During the question and answer period after this presentation it became evident that science has not yet discovered enough about brain function to conclusively explain our responses to music as a comfort or otherwise during periods of emotional turmoil such as grief. It is clear, however, that music commonly elicits a heightened response, be it emotional pain or pacification during the common human experience of bereavement.

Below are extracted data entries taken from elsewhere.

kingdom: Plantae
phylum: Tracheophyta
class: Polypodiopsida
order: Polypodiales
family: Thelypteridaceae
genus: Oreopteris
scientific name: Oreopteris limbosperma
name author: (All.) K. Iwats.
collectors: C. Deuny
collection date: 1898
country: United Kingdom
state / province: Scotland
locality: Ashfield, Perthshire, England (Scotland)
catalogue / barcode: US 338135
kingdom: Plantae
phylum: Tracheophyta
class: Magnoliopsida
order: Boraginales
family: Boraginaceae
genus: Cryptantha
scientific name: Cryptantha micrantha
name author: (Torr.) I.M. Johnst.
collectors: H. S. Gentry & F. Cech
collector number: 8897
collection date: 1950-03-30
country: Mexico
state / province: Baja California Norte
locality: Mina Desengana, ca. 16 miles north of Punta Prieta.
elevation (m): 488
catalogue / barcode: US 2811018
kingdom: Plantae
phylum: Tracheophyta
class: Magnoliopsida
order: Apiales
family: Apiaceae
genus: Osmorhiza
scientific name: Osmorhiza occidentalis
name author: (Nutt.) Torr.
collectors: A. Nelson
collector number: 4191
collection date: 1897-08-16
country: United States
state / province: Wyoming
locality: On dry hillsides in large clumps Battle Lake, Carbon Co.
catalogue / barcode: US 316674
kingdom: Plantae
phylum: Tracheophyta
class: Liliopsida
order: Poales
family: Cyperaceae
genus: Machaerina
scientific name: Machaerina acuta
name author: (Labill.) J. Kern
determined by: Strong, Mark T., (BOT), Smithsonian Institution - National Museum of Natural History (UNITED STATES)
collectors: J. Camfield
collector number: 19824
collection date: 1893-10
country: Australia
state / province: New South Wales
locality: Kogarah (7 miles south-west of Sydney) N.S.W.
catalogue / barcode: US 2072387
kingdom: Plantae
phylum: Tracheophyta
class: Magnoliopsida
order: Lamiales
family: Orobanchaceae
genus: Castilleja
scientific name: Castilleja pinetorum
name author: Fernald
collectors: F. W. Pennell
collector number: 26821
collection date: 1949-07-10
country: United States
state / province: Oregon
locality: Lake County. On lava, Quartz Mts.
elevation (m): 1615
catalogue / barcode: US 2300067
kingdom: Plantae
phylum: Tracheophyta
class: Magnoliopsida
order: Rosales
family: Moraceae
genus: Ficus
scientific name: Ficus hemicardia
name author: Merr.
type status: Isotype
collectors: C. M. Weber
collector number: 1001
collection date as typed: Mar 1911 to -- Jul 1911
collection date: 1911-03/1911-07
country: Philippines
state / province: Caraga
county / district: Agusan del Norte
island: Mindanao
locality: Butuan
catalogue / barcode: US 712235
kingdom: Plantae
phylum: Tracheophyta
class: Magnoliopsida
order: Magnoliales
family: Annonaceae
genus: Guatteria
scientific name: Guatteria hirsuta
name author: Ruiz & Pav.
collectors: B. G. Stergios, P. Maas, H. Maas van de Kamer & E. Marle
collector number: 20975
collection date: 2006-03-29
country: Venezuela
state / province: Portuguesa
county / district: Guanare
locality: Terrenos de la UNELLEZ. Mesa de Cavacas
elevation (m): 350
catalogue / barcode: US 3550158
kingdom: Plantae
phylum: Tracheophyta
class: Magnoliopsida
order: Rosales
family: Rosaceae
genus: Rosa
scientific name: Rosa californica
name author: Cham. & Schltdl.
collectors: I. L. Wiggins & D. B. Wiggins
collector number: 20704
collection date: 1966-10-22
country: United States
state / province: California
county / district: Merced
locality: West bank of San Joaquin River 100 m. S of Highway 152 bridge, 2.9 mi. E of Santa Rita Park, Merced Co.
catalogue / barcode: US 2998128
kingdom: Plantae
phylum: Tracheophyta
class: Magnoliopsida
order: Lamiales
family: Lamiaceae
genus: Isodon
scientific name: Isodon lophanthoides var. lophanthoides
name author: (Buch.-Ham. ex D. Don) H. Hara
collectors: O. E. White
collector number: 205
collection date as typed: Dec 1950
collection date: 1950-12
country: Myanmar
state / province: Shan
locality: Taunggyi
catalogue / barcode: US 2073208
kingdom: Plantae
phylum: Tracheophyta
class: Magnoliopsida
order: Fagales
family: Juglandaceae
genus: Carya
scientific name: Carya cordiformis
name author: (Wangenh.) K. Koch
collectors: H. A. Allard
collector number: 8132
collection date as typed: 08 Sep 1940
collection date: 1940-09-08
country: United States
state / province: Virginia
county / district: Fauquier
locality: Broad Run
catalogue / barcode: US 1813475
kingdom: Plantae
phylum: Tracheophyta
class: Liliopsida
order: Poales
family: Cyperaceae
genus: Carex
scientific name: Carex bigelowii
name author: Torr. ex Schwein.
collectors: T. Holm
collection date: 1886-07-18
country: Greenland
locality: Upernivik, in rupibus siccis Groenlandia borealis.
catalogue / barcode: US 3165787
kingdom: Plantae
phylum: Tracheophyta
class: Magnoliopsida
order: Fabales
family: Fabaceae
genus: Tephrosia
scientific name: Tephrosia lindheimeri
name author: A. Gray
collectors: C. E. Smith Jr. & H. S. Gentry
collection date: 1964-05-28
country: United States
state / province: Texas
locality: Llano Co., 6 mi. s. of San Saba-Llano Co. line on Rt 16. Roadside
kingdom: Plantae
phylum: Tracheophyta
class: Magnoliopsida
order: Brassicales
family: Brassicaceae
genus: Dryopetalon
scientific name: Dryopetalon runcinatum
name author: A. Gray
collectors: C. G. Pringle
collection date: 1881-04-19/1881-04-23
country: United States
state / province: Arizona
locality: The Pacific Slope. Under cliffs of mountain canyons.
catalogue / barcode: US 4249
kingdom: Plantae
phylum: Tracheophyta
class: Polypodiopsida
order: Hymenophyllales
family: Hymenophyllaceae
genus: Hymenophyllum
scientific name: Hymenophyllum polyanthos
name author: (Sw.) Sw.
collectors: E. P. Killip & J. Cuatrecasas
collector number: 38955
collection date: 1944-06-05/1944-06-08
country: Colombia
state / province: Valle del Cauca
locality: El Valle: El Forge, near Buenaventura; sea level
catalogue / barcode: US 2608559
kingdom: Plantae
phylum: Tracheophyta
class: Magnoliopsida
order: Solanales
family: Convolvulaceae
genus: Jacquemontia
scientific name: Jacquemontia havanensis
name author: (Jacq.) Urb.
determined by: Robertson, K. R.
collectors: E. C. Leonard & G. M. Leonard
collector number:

A study of interest that I encountered in my research of the brain and grief, looked into the brain response in those identified as suffering from “complicated grief,” or grief that doesn’t have the normal dissipation over time. The study, conducted in 2008 at UCLA by researcher Mary-Frances O'Connor, centered on women that had lost mothers to breast cancer. Subjects were shown pictures of their deceased family members while hooked up to an fMRI machine. Normal grief is identifiable on an fMRI scan as areas of the brain that control emotional pain are activated when the bereaved subject is shown a picture of those they lost. The subjects with “complicated grief” (a term Dr. Redfield Jamison takes exception to because she argues all grief is complicated) display this same activity, but also show activity in the nucleus accumbens, a region of the brain associated with pleasure, rewards and addiction. The women in that group were unconsciously prolonging their grief, the study concluded, because memories of the person they missed gave them pleasure—as well as pain.

In listening to music, it is my experience that one can experience a variety of emotional responses ranging from something similar to pain or sadness to pleasure. I can’t help but wonder if the parts of the brain that are stimulated when listening to music include the centers of emotional pain and the nucleus accumbens. Could this explain in part why music commonly elicits heightened emotional responses during times of grief? In my research on this topic I have not yet found conclusive data to prove my theory, as both grief and music are complicated stimuli eliciting complicated brain activity. I plan to continue looking for connections between music and grief and their effects on the brain and appreciated the dynamic way this topic was explored in Dr. Redfield Jamison’s lecture.